The data
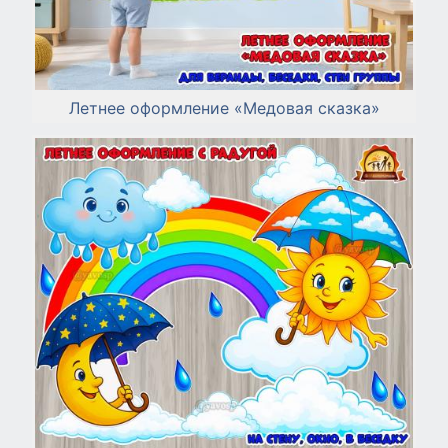
Летнее оформление «Медовая сказка»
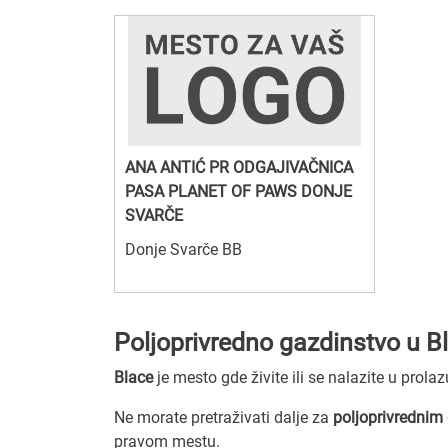
ANA ANTIĆ PR ODGAJIVAČNICA
PASA PLANET OF PAWS DONJE
SVARČE
Donje Svarče BB
Poljoprivredno gazdinstvo u B
Blace
je mesto gde živite ili se nalazite u prola
Ne morate pretraživati dalje za
poljoprivrednim
pravom mestu.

Exercise instructions
Each entry should appear again exactly as written, pictures excluded.

Answer for this exercise
Летнее оформление «Медовая сказка»
ANA ANTIĆ PR ODGAJIVAČNICA
PASA PLANET OF PAWS DONJE
SVARČE
Donje Svarče BB
Poljoprivredno gazdinstvo u B
Blace
je mesto gde živite ili se nalazite u prola
Ne morate pretraživati dalje za
poljoprivrednim
pravom mestu.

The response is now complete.